Le film met en scène la folie « ordinaire », elle n’a rien de monstrueuse, elle parle simplement de crise intérieure. Cette folie interroge l’idée même de normalité, est-elle là où on l’attend? Finalement existe t-elle vraiment? En tous les cas, au delà de celle-ci il reste bel et bien une chose authentique, l’amour de Mabel pour sa famille. Mabel, elle seule sait parler à ses enfants de ce qu’ils représentent pour elle, et avec beaucoup de force, on ne retient alors que cela. Quoi qu’elle dise, que ce soit confus, décalé, au delà des démons, il y a quelque chose de pure, qui est l’attachement. Mabel, est alors plutôt victime, seule, face à la société qui ne la comprend pas et la rejette. Seul ses enfants, car enlacés par son amour, passe outre. On peut admettre qu’il s’agit simplement d’être autre, de ne pas suivre le chemin du plus grand nombre. Et la différence, de tout temps, provoque le rejet de la part de la majorité. Finalement, qu’est-ce que la folie? N’y a t-il pas de la folie un peu dans tout? A t-on le droit de juger cette folie? Le film nous donne à penser cette société cruelle, qui humilie, met au banc la folie. Une folie, si on peut la nommer ainsi, qui en réalité n’est dangereuse que pour Mabel elle-même. Ce film, il me semble, a pour volonté de brouiller les repères, mettre à mal les préjugés face à une folie sans nom, ordinaire qui n’est en réalité rien d’autre que la célébration de la fragilité des hommes.

Un film sans issue

Ce film est une expérience en lui-même, dont on sait d’avance que l’on ne sortira pas intacte. C’est un film, aussi, presque Kafkaiesque, on le sait sans issue. Une fois rentrée de l’asile psychatrique, on a ce sentiment très fort, que rien ne rentrera réellement dans l’ordre, que Mabel ne s’en sortira pas, puisque le monde autour d’elle est contre elle. Elle est autre, incomprise, et elle ne veut pas se soumettre à cette soit disant « normalité », et c’est sans doute mieux ainsi.

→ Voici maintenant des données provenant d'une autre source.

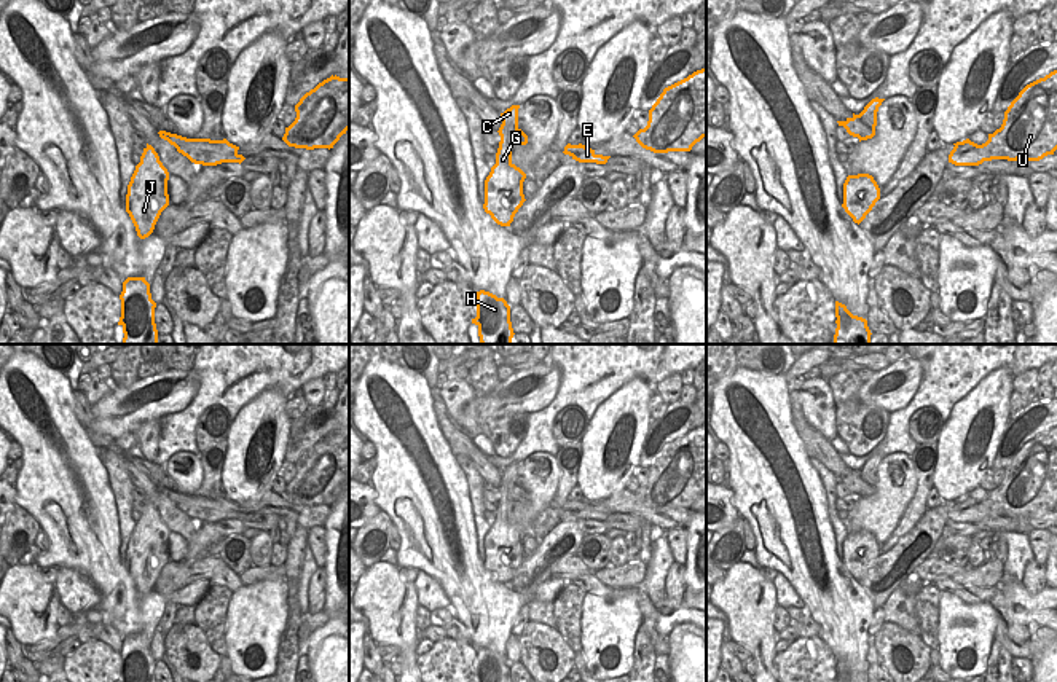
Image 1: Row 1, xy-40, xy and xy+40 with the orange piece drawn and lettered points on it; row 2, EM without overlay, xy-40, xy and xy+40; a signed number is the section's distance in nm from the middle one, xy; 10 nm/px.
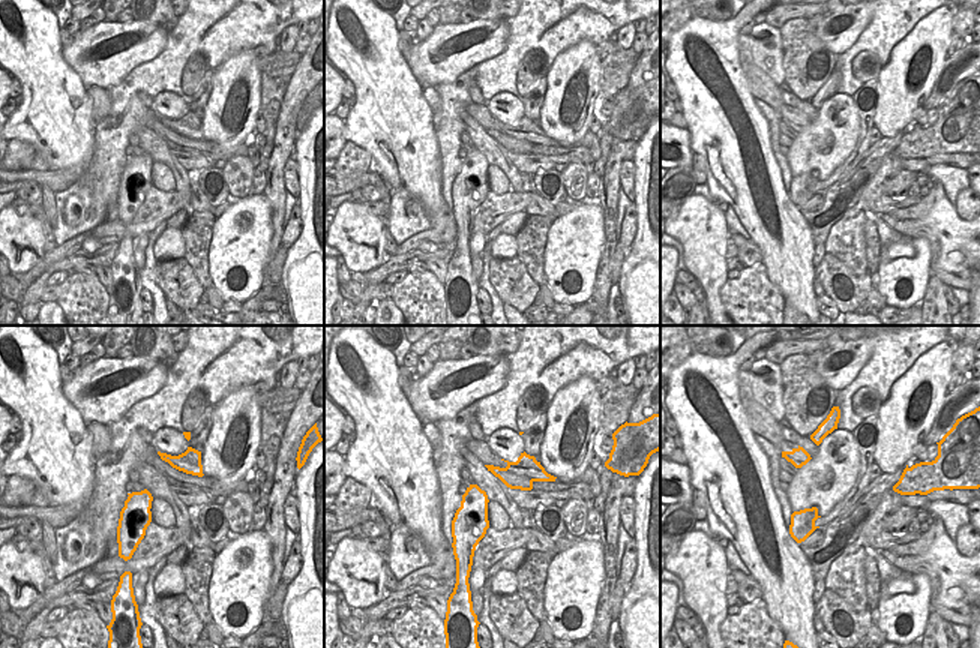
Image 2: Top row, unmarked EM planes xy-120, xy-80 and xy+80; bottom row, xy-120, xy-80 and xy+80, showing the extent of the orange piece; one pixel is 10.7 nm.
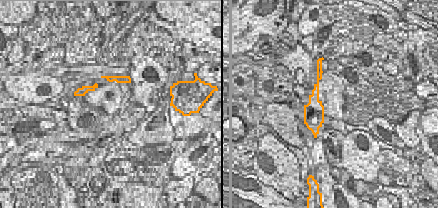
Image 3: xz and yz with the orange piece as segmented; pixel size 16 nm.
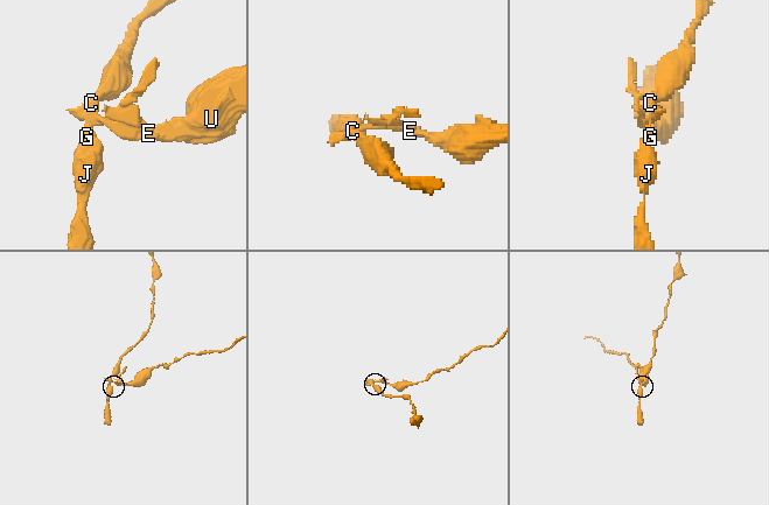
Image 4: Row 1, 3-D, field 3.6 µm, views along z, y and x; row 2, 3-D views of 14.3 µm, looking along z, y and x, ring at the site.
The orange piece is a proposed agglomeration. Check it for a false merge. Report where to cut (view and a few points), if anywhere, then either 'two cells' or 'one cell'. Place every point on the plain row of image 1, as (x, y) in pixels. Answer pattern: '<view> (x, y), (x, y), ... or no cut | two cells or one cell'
xy (517, 483), (507, 486), (507, 499), (510, 502) | two cells

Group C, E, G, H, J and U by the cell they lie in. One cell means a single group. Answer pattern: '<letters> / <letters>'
C G H J / E U

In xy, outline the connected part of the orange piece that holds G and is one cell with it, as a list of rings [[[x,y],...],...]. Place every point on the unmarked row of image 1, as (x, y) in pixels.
[[[512,462],[502,473],[499,484],[499,505],[496,510],[496,521],[491,524],[485,537],[485,561],[483,566],[501,583],[510,583],[515,570],[523,562],[523,539],[526,531],[512,519],[512,502],[507,499],[509,484],[518,484],[518,465]]]

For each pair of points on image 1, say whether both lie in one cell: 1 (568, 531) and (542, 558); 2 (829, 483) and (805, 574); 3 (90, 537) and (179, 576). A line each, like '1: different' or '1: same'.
1: same
2: different
3: different

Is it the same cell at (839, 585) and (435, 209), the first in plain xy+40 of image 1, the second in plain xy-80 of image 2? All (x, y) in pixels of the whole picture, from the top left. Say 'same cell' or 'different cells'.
same cell

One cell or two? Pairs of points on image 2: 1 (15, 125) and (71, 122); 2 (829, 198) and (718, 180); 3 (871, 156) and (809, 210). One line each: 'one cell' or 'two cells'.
1: one cell
2: two cells
3: one cell

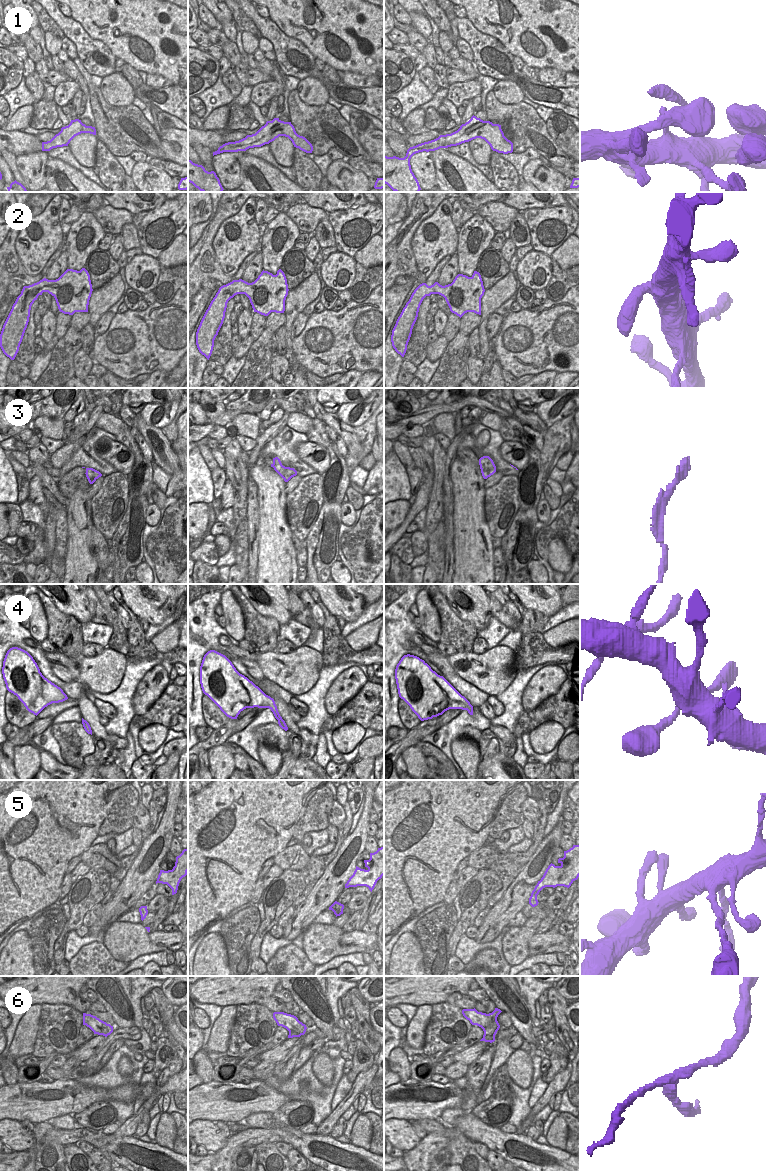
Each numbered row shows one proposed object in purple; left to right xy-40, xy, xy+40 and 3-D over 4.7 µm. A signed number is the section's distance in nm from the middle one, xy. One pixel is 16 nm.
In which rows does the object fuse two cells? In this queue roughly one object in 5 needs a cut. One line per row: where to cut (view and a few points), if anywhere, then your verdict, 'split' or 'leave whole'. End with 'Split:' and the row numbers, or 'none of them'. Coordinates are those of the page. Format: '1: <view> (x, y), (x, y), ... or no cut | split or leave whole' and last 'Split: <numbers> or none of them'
1: no cut | leave whole
2: no cut | leave whole
3: xy (285, 467), (287, 470), (296, 473) | split
4: no cut | leave whole
5: no cut | leave whole
6: xy+40 (483, 1035), (492, 1035), (494, 1037) | split
Split: 3, 6

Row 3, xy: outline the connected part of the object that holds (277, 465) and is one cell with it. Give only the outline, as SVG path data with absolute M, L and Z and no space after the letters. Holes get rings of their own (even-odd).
M278 457L273 458L273 463L271 467L284 479L285 482L288 482L292 477L296 476L297 473L293 471L287 471L286 467L282 465Z

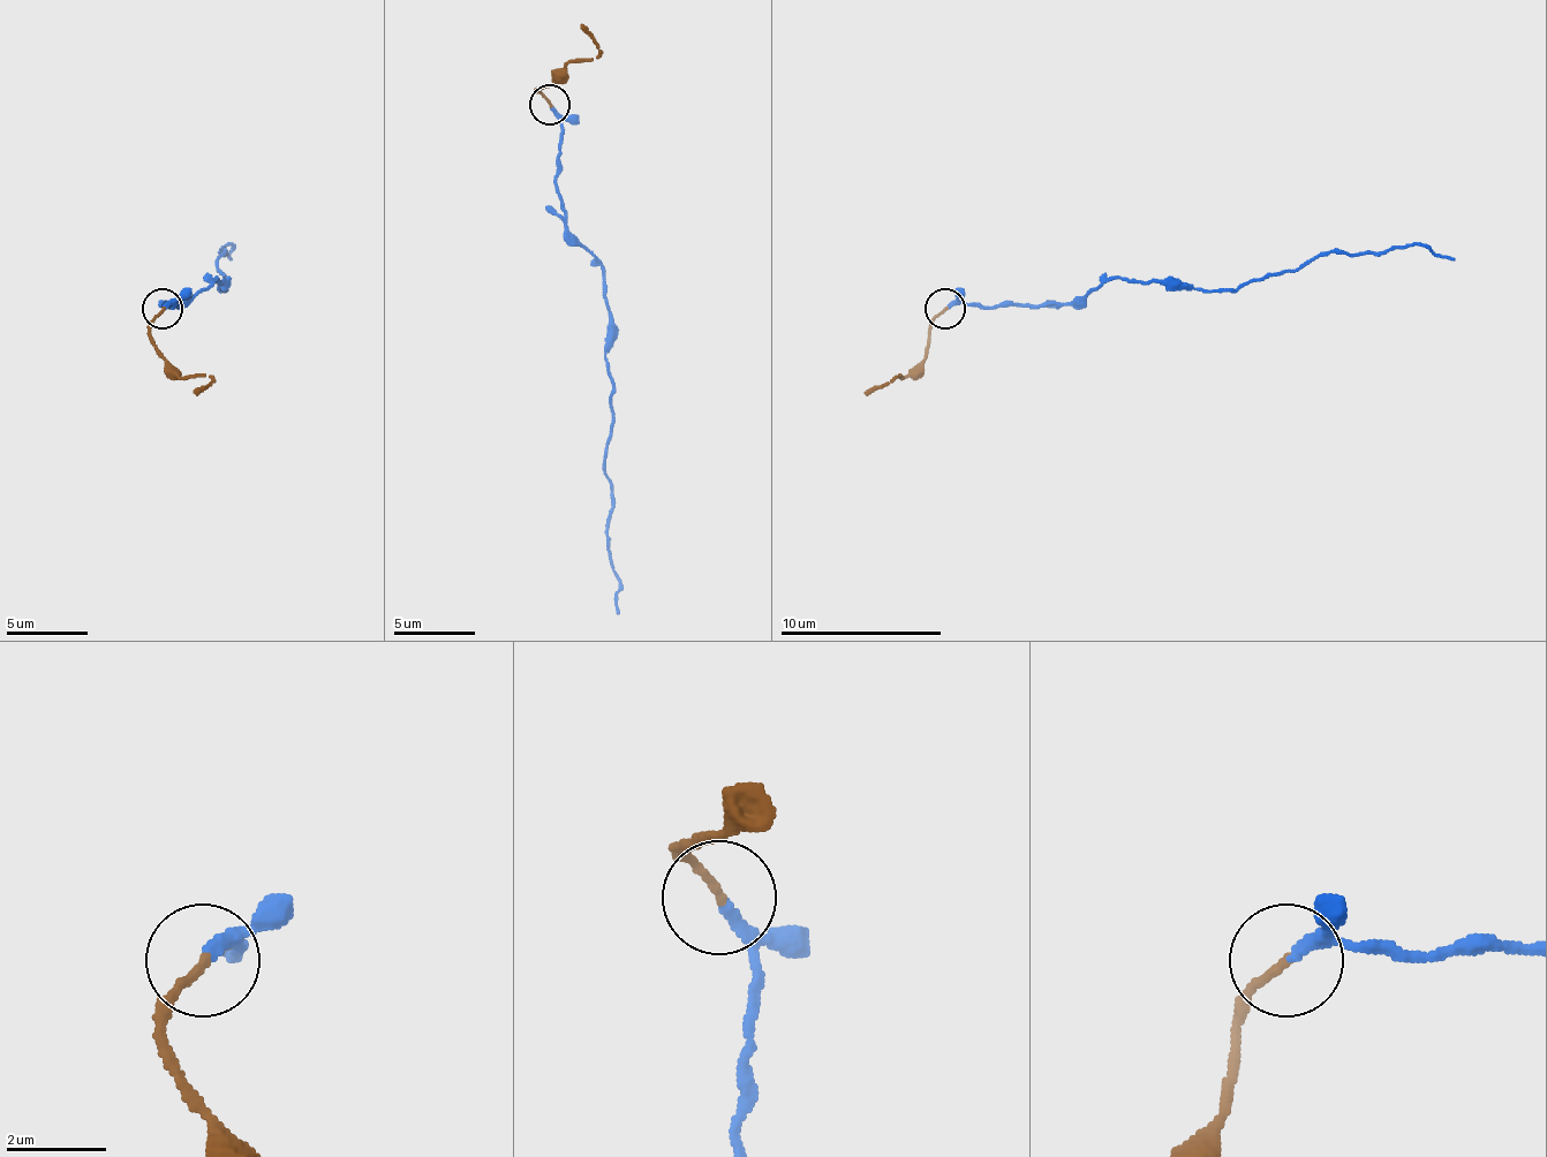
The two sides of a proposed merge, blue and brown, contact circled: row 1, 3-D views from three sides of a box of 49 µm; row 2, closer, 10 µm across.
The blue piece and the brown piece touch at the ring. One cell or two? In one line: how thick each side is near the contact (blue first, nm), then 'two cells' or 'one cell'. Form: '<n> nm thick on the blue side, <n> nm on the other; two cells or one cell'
240 nm thick on the blue side, 170 nm on the other; one cell

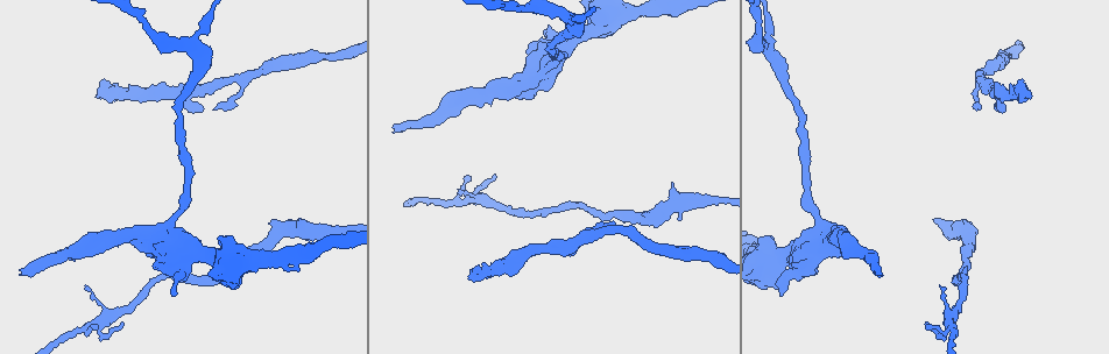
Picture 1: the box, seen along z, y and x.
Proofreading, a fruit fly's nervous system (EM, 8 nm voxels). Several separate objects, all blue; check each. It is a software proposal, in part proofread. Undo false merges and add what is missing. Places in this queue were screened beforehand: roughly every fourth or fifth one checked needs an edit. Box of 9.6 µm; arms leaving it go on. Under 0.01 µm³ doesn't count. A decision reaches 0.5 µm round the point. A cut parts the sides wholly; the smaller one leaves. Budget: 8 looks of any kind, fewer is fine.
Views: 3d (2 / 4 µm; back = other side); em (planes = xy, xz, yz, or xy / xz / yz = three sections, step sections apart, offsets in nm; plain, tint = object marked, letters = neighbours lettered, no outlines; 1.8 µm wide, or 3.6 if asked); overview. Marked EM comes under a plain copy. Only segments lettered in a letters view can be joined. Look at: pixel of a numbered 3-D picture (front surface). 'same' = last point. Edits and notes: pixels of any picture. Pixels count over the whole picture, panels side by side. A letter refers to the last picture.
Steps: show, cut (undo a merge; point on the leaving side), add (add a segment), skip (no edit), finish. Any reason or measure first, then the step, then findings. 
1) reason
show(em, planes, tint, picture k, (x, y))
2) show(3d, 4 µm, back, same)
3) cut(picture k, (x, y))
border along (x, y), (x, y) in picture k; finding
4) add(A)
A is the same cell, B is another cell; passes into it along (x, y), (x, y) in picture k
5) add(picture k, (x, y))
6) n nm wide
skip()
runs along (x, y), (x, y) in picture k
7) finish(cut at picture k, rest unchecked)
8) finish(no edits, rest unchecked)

calibre changes
show(3d, 4 µm, picture 1, (549, 34))

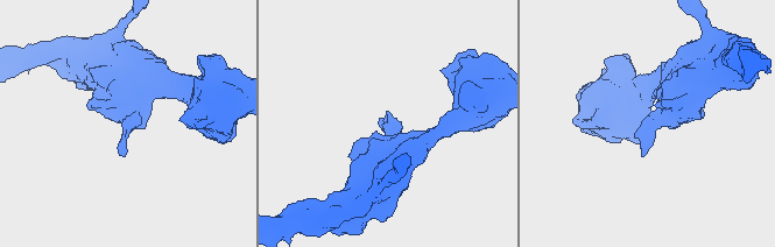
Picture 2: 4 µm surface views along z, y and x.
shape alone is not enough
show(em, yz, step 8, tint, picture 2, (127, 127))

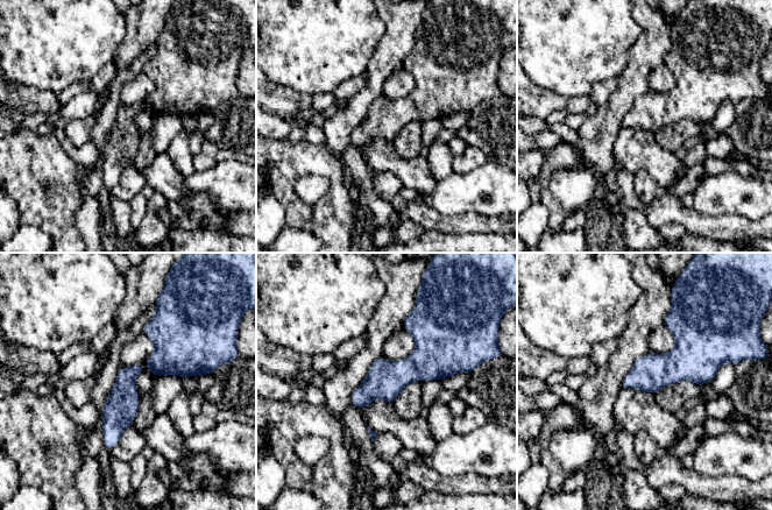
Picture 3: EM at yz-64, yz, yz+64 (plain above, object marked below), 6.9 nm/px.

Le spectateur face au personnage attachant de Mabel

Caméra à l’épaule, l’espace est très libre, il est espace incertain, terre d’accueil des errances de Mabel. Le cadre est d’une souplesse étonnante, épouse la mouvance des corps et des comportements, laisse une très grande liberté aux personnages. La musique d’opéra accentue le côté tragique. Le spectateur lui est très souvent placé au centre de la scène, comme pris à partie, immergé malgré lui. Et ainsi ce personnage de Mabel devient très attachant, on a envie de l’aimer et de la comprendre. Cassavetes renverse les préjugés du spectateur, le spectateur devenant lui aussi sous influence. Peut-être tout simplement celle de la sensibilité. Cette femme est finalement une femme ordinaire, montrée dans son quotidien d’épouse, de mère qui essaye (sous influence) de donner le meilleur d’elle-même à ceux qu’elle aime. Essaye de retenir ses démons loin des autres. Cette femme apparaît, me semble t-il, très touchante pour le spectateur qui est placé dans un rapport de grande proximité avec celle-ci. Elle est incroyablement digne dans sa solitude face au monde et l’humiliation que lui fait subir celui-ci. Pour moi, c’est une leçon de résistance face à l’étroitesse d’esprit de la masse qui juge, jauge, détruit l’ailleurs. Cette femme est cet ailleurs, malgré cette souffrance que celui-ci lui apporte. Pour moi, même avec ses démons, elle est libre, bien plus libre que la population ne l’est, enfermée dans des idées toutes faîtes, les préjugés. Bien loin de l’essentiel. Mabel a cette essence de la vie : elle sait aimer.